New Delhi, March 14, 2026 — Russia is reaping a staggering $150 million per day in oil revenues as the fallout from Iran’s escalating regional conflict reshapes global energy markets, according to a front-page report published by the Financial Times.

The surge in income — described by the FT as the single largest windfall boost to Moscow’s finances since the invasion of Ukraine — comes as Brent crude prices spiked above $100 per barrel following a series of tanker attacks in the Gulf. The attacks have injected acute supply anxiety into an already strained global energy market, dramatically inflating the value of every barrel Russia exports.

With the Strait of Hormuz facing increasing disruption, buyers across Asia have moved urgently to lock in alternative supplies. Russia has emerged as the dominant beneficiary, with oil sales to India and China surging sharply to fill the void left by disrupted Gulf flows. At the same time, Moscow is actively consolidating its grip over secondary energy markets, squeezing out Gulf producers who would otherwise absorb the demand.
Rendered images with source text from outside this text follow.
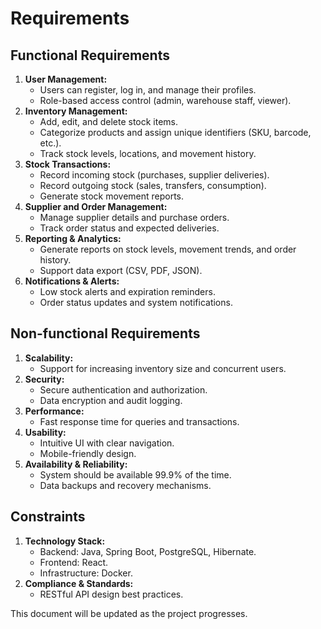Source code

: # Requirements

## Functional Requirements

1. **User Management:**
    - Users can register, log in, and manage their profiles.
    - Role-based access control (admin, warehouse staff, viewer).
2. **Inventory Management:**
    - Add, edit, and delete stock items.
    - Categorize products and assign unique identifiers (SKU, barcode, etc.).
    - Track stock levels, locations, and movement history.
3. **Stock Transactions:**
    - Record incoming stock (purchases, supplier deliveries).
    - Record outgoing stock (sales, transfers, consumption).
    - Generate stock movement reports.
4. **Supplier and Order Management:**
    - Manage supplier details and purchase orders.
    - Track order status and expected deliveries.
5. **Reporting & Analytics:**
    - Generate reports on stock levels, movement trends, and order history.
    - Support data export (CSV, PDF, JSON).
6. **Notifications & Alerts:**
    - Low stock alerts and expiration reminders.
    - Order status updates and system notifications.

## Non-functional Requirements

1. **Scalability:**
    - Support for increasing inventory size and concurrent users.
2. **Security:**
    - Secure authentication and authorization.
    - Data encryption and audit logging.
3. **Performance:**
    - Fast response time for queries and transactions.
4. **Usability:**
    - Intuitive UI with clear navigation.
    - Mobile-friendly design.
5. **Availability & Reliability:**
    - System should be available 99.9% of the time.
    - Data backups and recovery mechanisms.

## Constraints

1. **Technology Stack:**
    - Backend: Java, Spring Boot, PostgreSQL, Hibernate.
    - Frontend: React.
    - Infrastructure: Docker.
2. **Compliance & Standards:**
    - RESTful API design best practices.

This document will be updated as the project progresses.
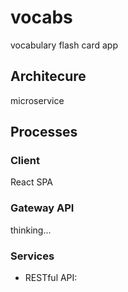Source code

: # vocabs
vocabulary flash card app

## Architecure
microservice

## Processes
### Client
React SPA

### Gateway API
thinking...

### Services
* RESTful API: 
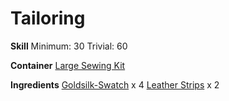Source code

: <!-- TITLE: Goldsilk Backpack -->
<!-- SUBTITLE: Functional and light weight -->

# Tailoring
**Skill**
Minimum: 30
Trivial: 60

**Container**
[Large Sewing Kit](large-sewing-kit)

**Ingredients**
[Goldsilk-Swatch](goldsilk-swatch) x 4
[Leather Strips](leather-strips) x 2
The FT reports that Russian state finances — battered by two years of Western sanctions — are experiencing a significant recovery. Energy analysts cited in the report estimate that at current elevated price levels, Russia earns hundreds of millions more per week on existing export volumes alone, providing critical breathing room to fund continued military operations in Ukraine.

The geopolitical irony is stark and has not been lost on Western officials. Efforts to contain Iran’s regional aggression are simultaneously accelerating a financial windfall for Moscow — a second adversarial power the West has spent three years trying to isolate economically.

“High oil prices are, effectively, a subsidy to Putin’s war machine,” one European energy official told the Financial Times, capturing the dilemma now facing policymakers in Washington, Brussels, and London.

With no swift resolution in sight in either the Iran conflict or the Ukraine war, analysts warn the $150 million-a-day revenue stream could persist — or grow — for months to come, further complicating Western strategic calculations heading into a volatile summer.